A competitive retail marketplace is good for everybody. Customers get better prices, better selection and better service. Retailers are rewarded for competing and winning their business. For that system to work though, you need to have a level playing field for everyone. That’s what the Marketplace Fairness Act is about. Whether you’re a local small business or a big out-of-state warehouse retailer, the same rules should apply.
Letting the biggest online retailers off the hook for collecting sales taxes makes the marketplace less competitive by driving out small local retailers. And letting big out-of-state retailers avoid collecting state and local taxes also hurts communities like my hometown of Sparks, Nevada.
Local stores have proven that we can compete if given the chance. Not only that, we also create local jobs and support local charities and community events. When someone buys something from a neighborhood brick-and-mortar store, that money goes toward paying local salaries and local utilities. It pays local vendors for their help keeping local stores in business collecting local sales taxes. That money goes on to pay local plumbers, accountants, consultants and other retailers in the area. It’s the money we use to pay for our employees’ healthcare and educate our families, supporting the people in our community who deliver these essential services.
When a customer comes to Bag of Bones, a dog store we founded in Sparks, Nevada in 2004, they find a wide variety of dog food options. Pet owners today enjoy an unprecedented selection of specially formulated dog foods for dogs almost any size, shape and age. That selection can be intimidating to new pet owners. That’s why our store gives customers the benefit of a knowledgeable staff to help them find what they need. And when they shop in-store, they get the added value of supporting their local economy and local public services with each purchase.
Now let’s imagine that same customer decides to visit one of our out-of-state online competitors instead. The customer might find many of the same bagged and canned dog foods, but not the locally-made treats we sell at the register. Having gotten customer service previously from our staff, they already know what they want to buy, but they miss out on the conversation that teaches them something new about pet ownership. Not knowing what they’re missing, the customer adds the dog food to their shopping cart. Many online stores already offer free shipping already, and most are not required to charge sales taxes even though customers still have to pay them.

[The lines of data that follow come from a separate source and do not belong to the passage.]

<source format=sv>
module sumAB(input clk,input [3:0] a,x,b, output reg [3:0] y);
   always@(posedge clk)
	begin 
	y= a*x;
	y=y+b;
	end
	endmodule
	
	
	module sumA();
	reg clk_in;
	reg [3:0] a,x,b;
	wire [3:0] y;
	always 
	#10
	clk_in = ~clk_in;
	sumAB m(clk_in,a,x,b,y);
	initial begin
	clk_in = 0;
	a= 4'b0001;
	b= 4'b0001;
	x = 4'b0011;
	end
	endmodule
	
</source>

That customer checks out thinking they got a discount in the amount of the sales tax. But that difference in the sales tax is money that no longer goes to pay for state and local services. And since the online retailer is based out-of-state, that money flies off to New York or California, never to return to Sparks. The customer gets no local reinvestment value from their purchase and now has the added responsibility of calculating and sending their sales tax payment to the state on tax day. All because a large out-of-state retailer didn’t want to install some simple tax collection software or have to compete on a level playing field with local retailers like me.

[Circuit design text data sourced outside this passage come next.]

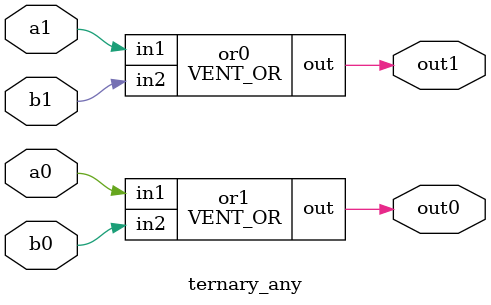
<source format=v>
module VENT_NOT(in, out);
	input in;
	output out;

	supply1 vdd;
	supply0 gnd;

	pmos p1(out, vdd, in);
	nmos n1(out, gnd, in);
endmodule

module VENT_NAND(in1, in2, out);
	input in1, in2;
	output out;
	wire w;

	supply1 vdd;
	supply0 gnd;

	nmos n1(w, gnd, in2);
	nmos n2(out, w, in1);
	pmos p1(out, vdd, in1);
	pmos p2(out, vdd, in2);
endmodule

module VENT_AND(in1, in2, out);
	input in1, in2;
	output out;
	wire w;

	VENT_NAND nand0(in1, in2, w);
	VENT_NOT not0(w, out);
endmodule

module VENT_NOR(in1, in2, out);
	input in1, in2;
	output out;
	wire w;

	supply1 vdd;
	supply0 gnd;

	nmos n1(out, gnd, in1);
	nmos n2(out, gnd, in2);
	pmos p1(w, vdd, in1);
	pmos p2(out, w, in2);
endmodule

module VENT_OR(in1, in2, out);
	input in1, in2;
	output out;
	wire w;

	VENT_NOR nor0(in1, in2, w);
	VENT_NOT not0(w, out);
endmodule

module ternary_min(a0, a1, b0, b1, out0, out1);
	input a0, a1, b0, b1;
	output out0, out1;
	wire nota1, notb1, notb0, nota0;
	wire an1, an2, an3, an4, an5, an6, an7, an8, an9;
	wire w1;

	VENT_AND and0(a1, b1, out1);

	VENT_NOT not0(a0, nota0);
	VENT_NOT not1(a1, nota1);
	VENT_NOT not2(b0, notb0);
	VENT_NOT not3(b1, notb1);

	VENT_AND and1(nota1, a0, an1);
	VENT_AND and2(notb1, an1, an2);
	VENT_AND and3(b0, an2, an3);

	VENT_AND and4(nota1, a0, an4);
	VENT_AND and5(b1, an4, an5);
	VENT_AND and6(notb0, an5, an6);

	VENT_AND and7(a1, nota0, an7);
	VENT_AND and8(notb1, an7, an8);
	VENT_AND and9(b0, an8, an9);

	VENT_OR or0(an3, an6, w1);
	VENT_OR or1(w1, an9, out0);
endmodule

module ternary_consensus(a0, a1, b0, b1, out0, out1);
	input a0, a1, b0, b1;
	output out0, out1;
	wire nota1, notb1;
	wire o1, o2, o3, o4, o5, o6;
	wire w1;

	VENT_AND and0(a1, b1, out1);

	VENT_NOT not0(a1, nota1);
	VENT_NOT not1(b1, notb1);

	VENT_OR or1(a1, a0, o1);
	VENT_OR or2(o1, b1, o2);
	VENT_OR or3(o2, b0, o3);

	VENT_OR or4(nota1, a0, o4);
	VENT_OR or5(o4, notb1, o5);
	VENT_OR or6(o5, b0, o6);

	VENT_AND and1(o3, o6, out0);
endmodule

module ternary_max(a0, a1, b0, b1, out0, out1);
	input a0, a1, b0, b1;
	output out0, out1;
	wire not_a0, not_a1, not_b0, not_b1;
	wire w1, w2, w3, w4, w5, w6;

	VENT_NOT not0(a0, not_a0);
	VENT_NOT not1(a1, not_a1);
	VENT_NOT not2(b0, not_b0);
	VENT_NOT not3(b1, not_b1);

	VENT_OR or0(a1, b1, out1);

	VENT_AND and0(a1, not_b1, w1);
	VENT_AND and1(not_a1, b1, w2);
	VENT_AND and2(a1, b1, w3);
	VENT_OR or1(w1, w2, w4);
	VENT_OR or2(w3, w4, out0);

endmodule


module ternary_any(a0, a1, b0, b1, out0, out1);
	input a0, a1, b0, b1;
	output out0, out1;

	VENT_OR or0(a1, b1, out1);
	VENT_OR or1(a0, b0, out0);
endmodule

</source>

I would love to see this loophole finally close in 2014. Free markets mean better prices, better service and better selection for consumers. They keep the government from micro-managing the retail marketplace by picking who wins and who loses. And even the biggest internet retailers headquartered all the way across the country will still benefit from our strong local economic growth. It’s a win-win for everybody.
Kim Hunter is the owner of Bag of Bones in Sparks, NV.